• _Task item_
Retype the listing exactly; omit pictures.

• _Data provided_
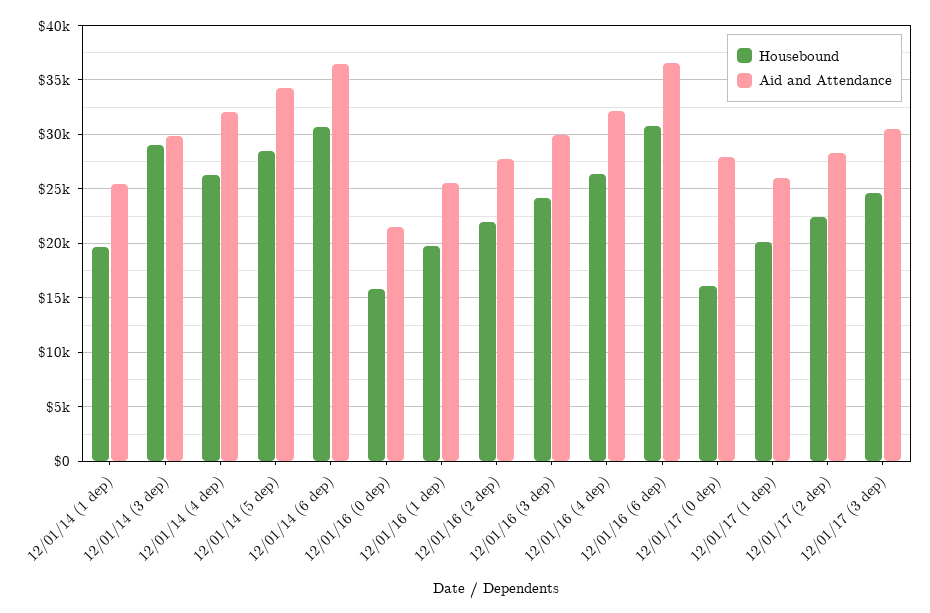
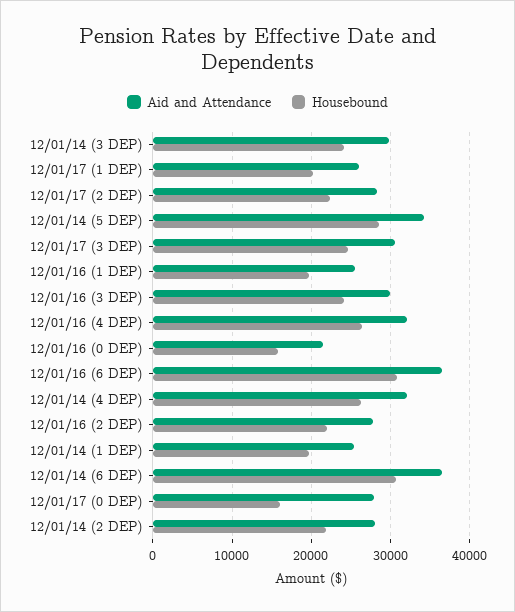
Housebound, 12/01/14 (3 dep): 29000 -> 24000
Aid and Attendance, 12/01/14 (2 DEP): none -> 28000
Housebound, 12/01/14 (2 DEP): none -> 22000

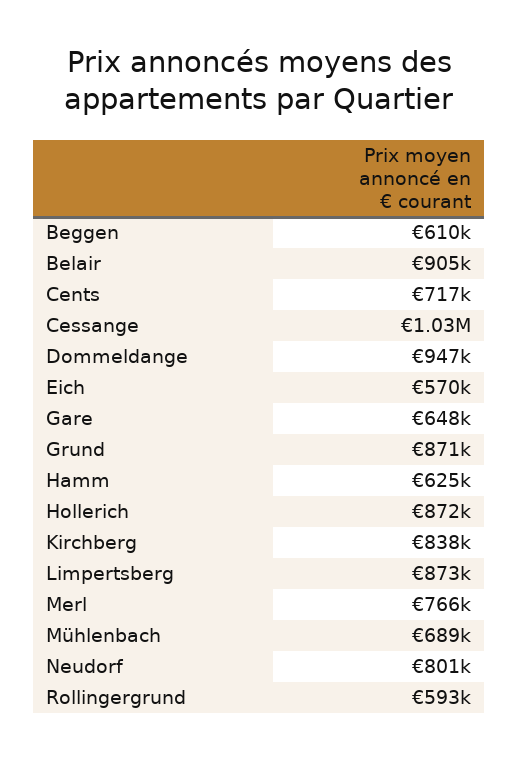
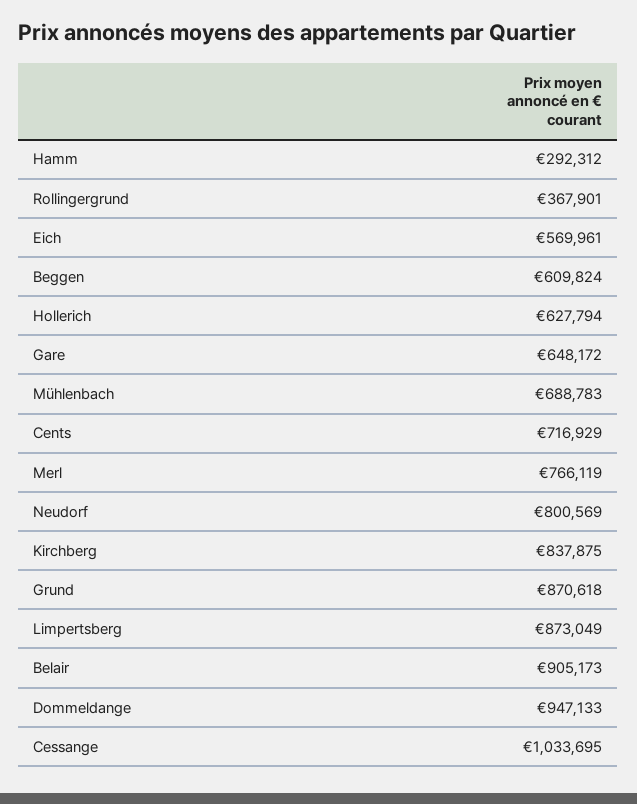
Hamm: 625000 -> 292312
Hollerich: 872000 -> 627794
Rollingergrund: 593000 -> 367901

• _Reply to the task_
Housebound, 12/01/14 (3 dep): 29000 -> 24000
Aid and Attendance, 12/01/14 (2 DEP): none -> 28000
Housebound, 12/01/14 (2 DEP): none -> 22000

Hamm: 625000 -> 292312
Hollerich: 872000 -> 627794
Rollingergrund: 593000 -> 367901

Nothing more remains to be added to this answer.